Between the separation of thousands of immigrant children from their families at the border, the Supreme Court’s vote to uphold the Muslim travel ban, and the Supreme Court nomination that will determine the future of civil rights in this country, there is no shortage of concerns for our country. These issues are enough to make anyone want to do something — ANYTHING — in order to feel that they are making a difference. Attending a protest would seem like a substantial way to fight back, but that isn’t an accessible route for everyone. Still, it’s possible to not only be involved in activism, but to collaborate, organize, inform, and inspire people all around the world.
Through online communities founded on social media, activists with disabilities have created platforms for their causes and are resisting injustice.
The disabled community has a long history of having to fight their own battles. Forced to demand their due healthcare, challenge the employment gap, and fight for transportation access and special education, it was only natural for the community to adopt other global issues. And many of the issues that other activists take on directly also uniquely impact the disabled community — a demographic that is roughly 10% of the total world population.
For example, a push to ditch plastic drinking straws has recently gained more popularity — so much so that companies like McDonald’s have vowed to phase them out to limit impact of plastic waste.
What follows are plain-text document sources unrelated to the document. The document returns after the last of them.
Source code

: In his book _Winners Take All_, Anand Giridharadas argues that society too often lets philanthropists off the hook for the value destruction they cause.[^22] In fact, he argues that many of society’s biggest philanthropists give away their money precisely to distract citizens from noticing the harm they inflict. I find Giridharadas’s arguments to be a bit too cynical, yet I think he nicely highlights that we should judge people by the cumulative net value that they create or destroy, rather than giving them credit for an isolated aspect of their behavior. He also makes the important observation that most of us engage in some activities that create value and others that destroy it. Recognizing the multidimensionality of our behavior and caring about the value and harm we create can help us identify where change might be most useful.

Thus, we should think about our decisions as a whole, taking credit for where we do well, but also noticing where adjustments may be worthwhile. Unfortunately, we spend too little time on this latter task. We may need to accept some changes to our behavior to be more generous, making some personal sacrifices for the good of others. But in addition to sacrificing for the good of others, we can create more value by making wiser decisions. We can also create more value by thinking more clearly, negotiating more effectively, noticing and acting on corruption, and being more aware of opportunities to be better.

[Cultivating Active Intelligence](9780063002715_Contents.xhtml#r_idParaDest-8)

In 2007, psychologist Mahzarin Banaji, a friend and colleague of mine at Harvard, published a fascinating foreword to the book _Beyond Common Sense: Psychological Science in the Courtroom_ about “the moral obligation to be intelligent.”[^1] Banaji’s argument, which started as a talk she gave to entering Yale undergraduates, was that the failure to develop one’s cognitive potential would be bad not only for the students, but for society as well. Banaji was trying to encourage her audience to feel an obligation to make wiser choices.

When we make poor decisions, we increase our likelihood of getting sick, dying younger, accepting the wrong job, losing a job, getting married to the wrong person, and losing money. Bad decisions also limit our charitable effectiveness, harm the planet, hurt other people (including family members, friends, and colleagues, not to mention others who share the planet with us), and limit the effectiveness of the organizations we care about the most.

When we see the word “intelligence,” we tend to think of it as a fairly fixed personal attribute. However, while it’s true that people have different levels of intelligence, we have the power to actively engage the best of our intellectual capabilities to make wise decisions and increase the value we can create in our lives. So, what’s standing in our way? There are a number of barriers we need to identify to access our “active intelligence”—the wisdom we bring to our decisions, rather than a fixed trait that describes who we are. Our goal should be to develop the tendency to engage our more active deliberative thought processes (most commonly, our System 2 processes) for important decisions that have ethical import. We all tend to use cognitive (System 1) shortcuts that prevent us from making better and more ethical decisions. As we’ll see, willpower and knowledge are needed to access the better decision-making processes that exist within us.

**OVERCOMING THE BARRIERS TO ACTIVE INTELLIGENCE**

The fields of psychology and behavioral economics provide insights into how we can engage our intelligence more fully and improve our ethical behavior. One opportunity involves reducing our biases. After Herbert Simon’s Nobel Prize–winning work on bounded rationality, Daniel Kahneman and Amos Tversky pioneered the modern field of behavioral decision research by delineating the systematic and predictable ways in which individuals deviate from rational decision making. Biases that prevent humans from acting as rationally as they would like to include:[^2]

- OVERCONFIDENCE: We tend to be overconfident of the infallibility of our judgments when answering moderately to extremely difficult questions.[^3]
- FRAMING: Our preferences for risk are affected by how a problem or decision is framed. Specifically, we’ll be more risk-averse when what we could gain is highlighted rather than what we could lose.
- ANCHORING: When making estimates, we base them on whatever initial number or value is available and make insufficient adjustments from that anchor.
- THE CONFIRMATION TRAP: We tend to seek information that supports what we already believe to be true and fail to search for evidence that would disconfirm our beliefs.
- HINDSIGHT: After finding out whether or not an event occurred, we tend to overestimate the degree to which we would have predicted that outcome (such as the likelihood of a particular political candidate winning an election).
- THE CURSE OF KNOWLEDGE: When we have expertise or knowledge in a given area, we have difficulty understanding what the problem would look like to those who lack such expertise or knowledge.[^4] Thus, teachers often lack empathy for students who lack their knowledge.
Though this movement’s concerns are valid, it excludes the many disabled individuals who need to use these utensils because of their physical limitations. And this exposes a key concern: Keeping activism open.
The internet acts as the perfect conduit for disabled activists because of its open availability. Thanks to the convenience of the internet, activists are able to fight the good fight anywhere there is a wifi connection, as opposed to risking a journey that not all can easily make.
Though people with physical disabilities can be limited in what they are able do, their minds are still as active and perceptive as ever. They may not spend time holding up protest signs or marching on Capitol Hill, but activists use the boundless potential of social media to execute vital tasks like setting up protests, town halls, community events, and educational seminars.
Unfortunately, not everyone acknowledges these online activists as true freedom fighters, despite their work resulting in trending hashtags and the spread of information,
Labeled “slacktivism” or “armchair activism,” online activism sometimes carries the stigma of being insincere, lazy, and a fad.
In 2017, that sentiment was mistakenly reaffirmed. Led by actress and social activist America Ferrera, a panel entitled “#ActivismIRL” — or activism in real life — had the intention of helping social movement participants move away from the internet and do good in the real world. Though it wasn’t purposeful, the panel’s language was considered ableist by people in the disabled community. It insinuated that there was a clear line between online activism and “real activism.” As if our disabled lives, with their unique sets of struggles and experiences, are less real than abled ones.
Regardless of public opinion, numbers don’t lie. In 2018, social media usage grew to 2.5 billion people worldwide. That equals a vast audience for the next wave of justice campaigns and resistance activism.
We will no doubt continue to have many, many more reasons to stand together and protest. And whether the voices leading those movements come from a megaphone or from a tweet, they can be just as powerful.